* **TASK STATEMENT**: In the listing that follows, how many lines include the word "start"? Only the number is wanted.

* **EXERCISE DATA**:
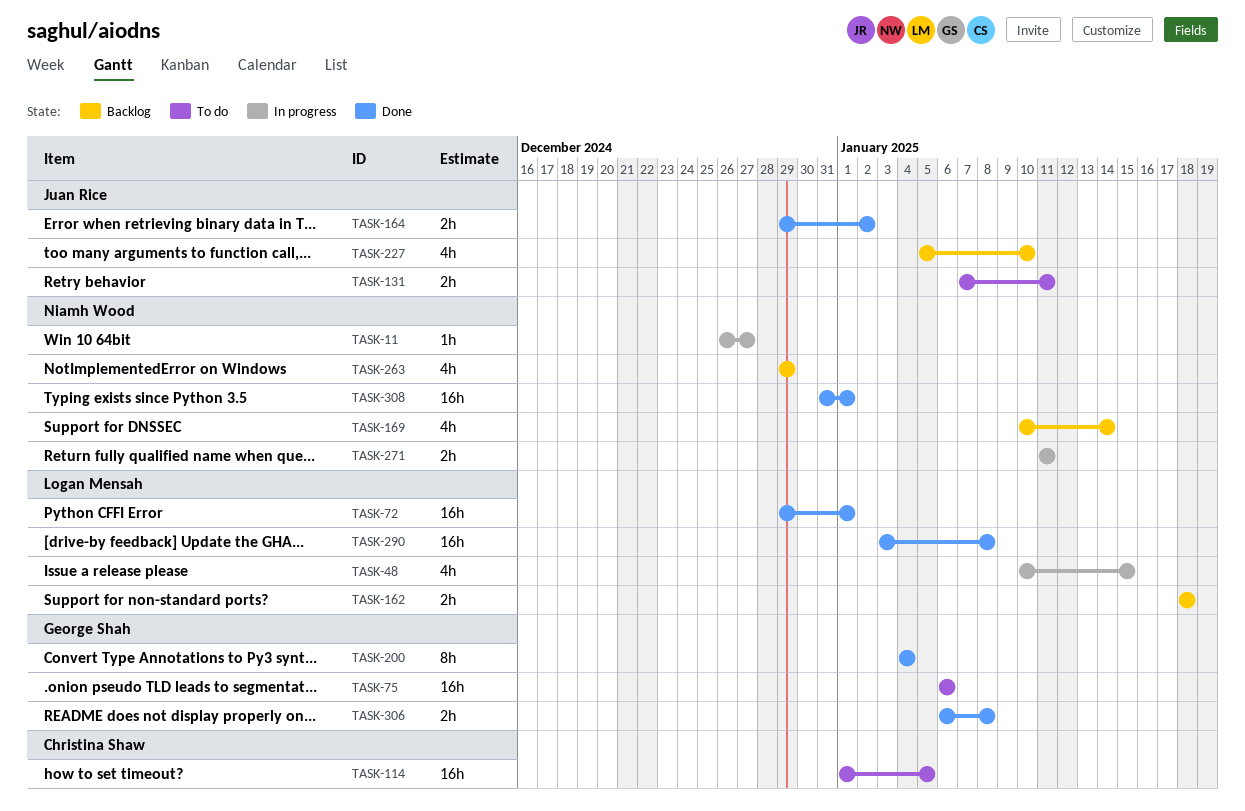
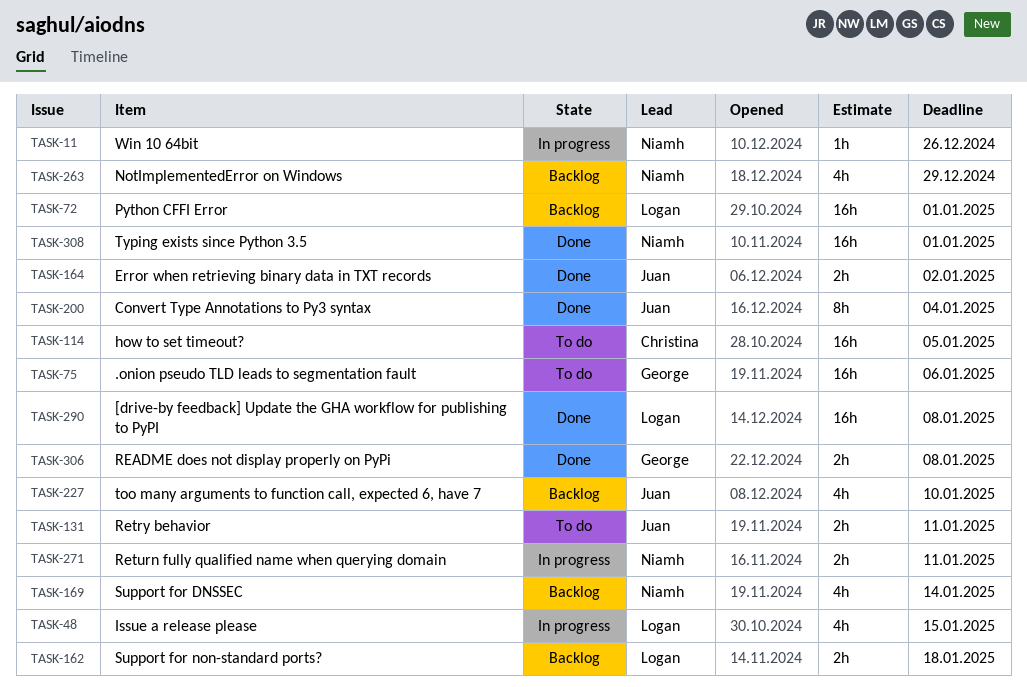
TASK-11, due: Dec 27 -> Dec 26
TASK-72, status: Done -> Backlog
TASK-200, owner: George Shah -> Juan Rice

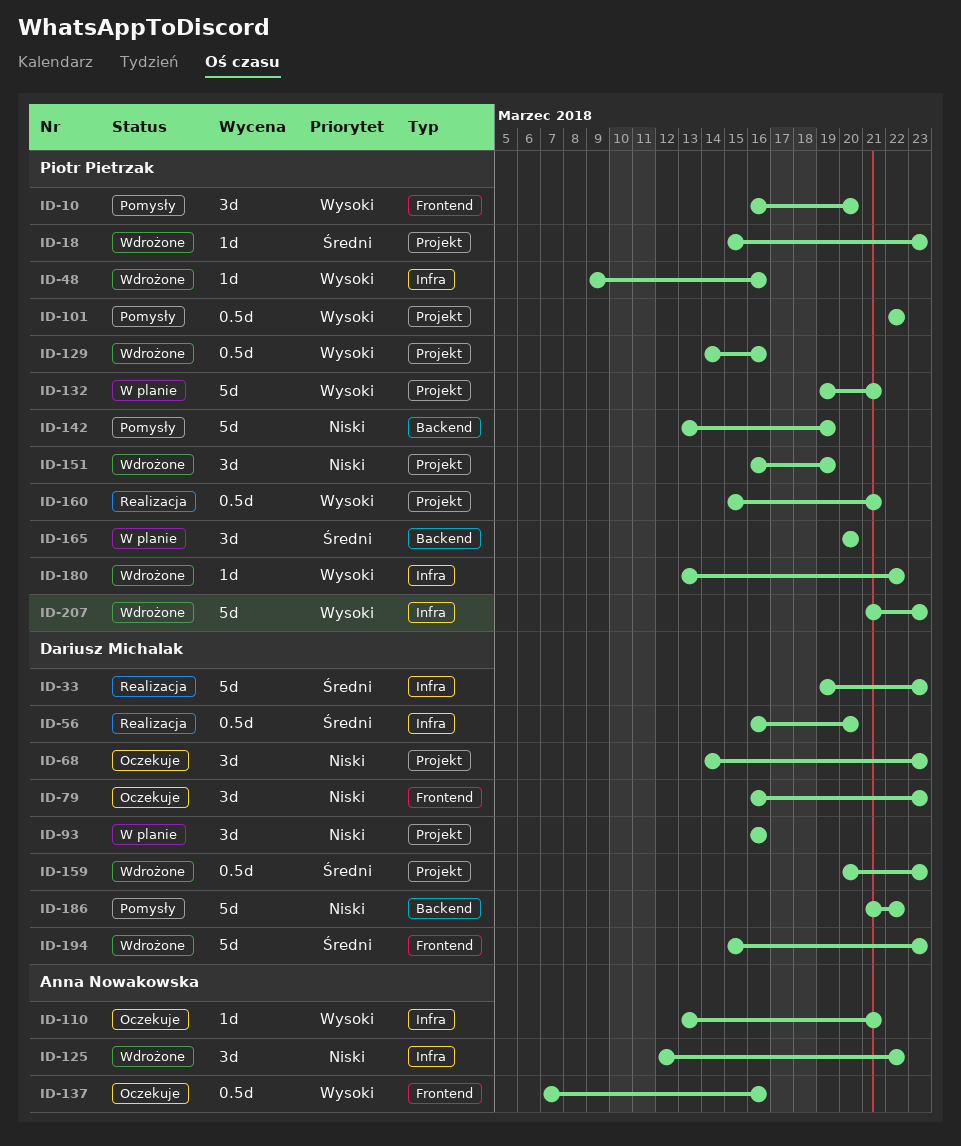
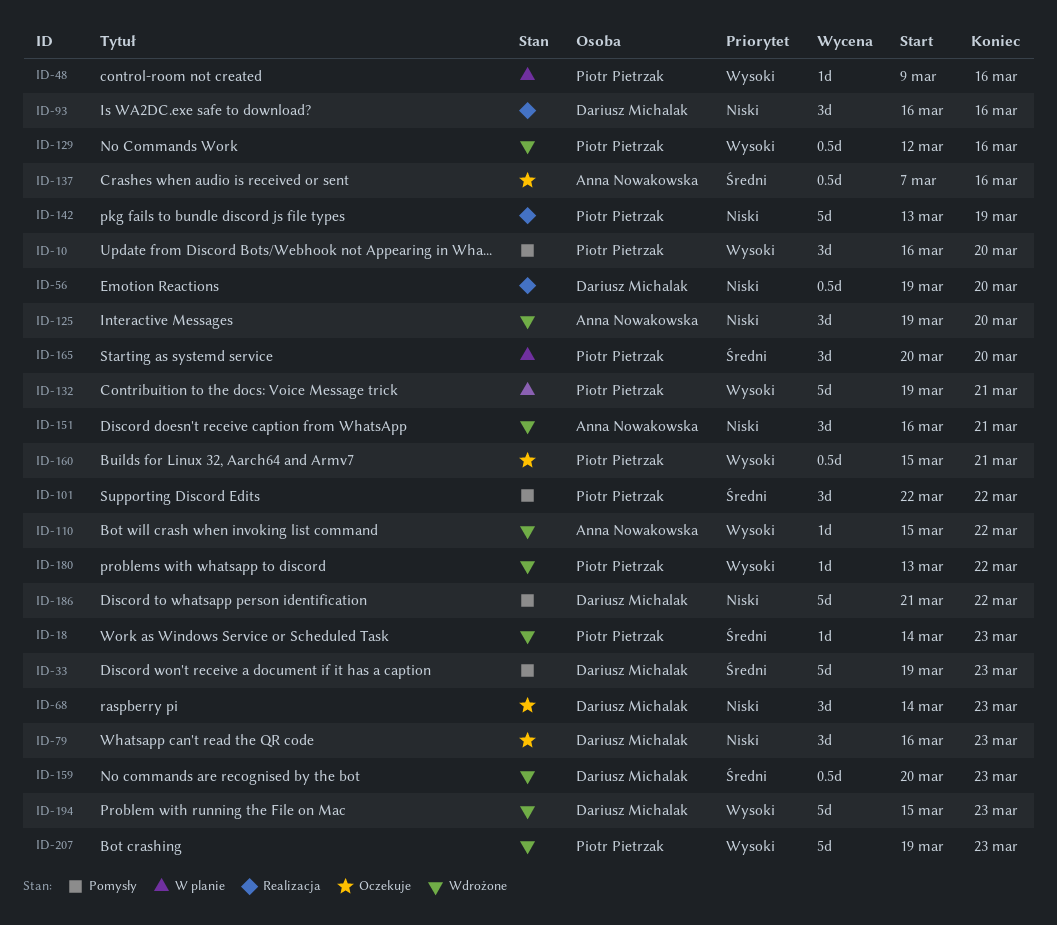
ID-18, start: Mar 15 -> Mar 14
ID-33, status: Realizacja -> Pomysły
ID-48, status: Wdrożone -> W planie
ID-56, priority: Średni -> Niski
ID-56, start: Mar 16 -> Mar 19
ID-93, status: W planie -> Realizacja
ID-101, priority: Wysoki -> Średni
ID-101, estimate: 0.5d -> 3d
ID-110, status: Oczekuje -> Wdrożone
ID-110, start: Mar 13 -> Mar 15
ID-110, due: Mar 21 -> Mar 22
ID-125, start: Mar 12 -> Mar 19
ID-125, due: Mar 22 -> Mar 20
ID-129, start: Mar 14 -> Mar 12
ID-137, priority: Wysoki -> Średni
ID-142, status: Pomysły -> Realizacja
ID-151, owner: Piotr Pietrzak -> Anna Nowakowska
ID-151, due: Mar 19 -> Mar 21
ID-160, status: Realizacja -> Oczekuje
ID-194, priority: Średni -> Wysoki
ID-207, start: Mar 21 -> Mar 19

* **EXERCISE OUTPUT**: 6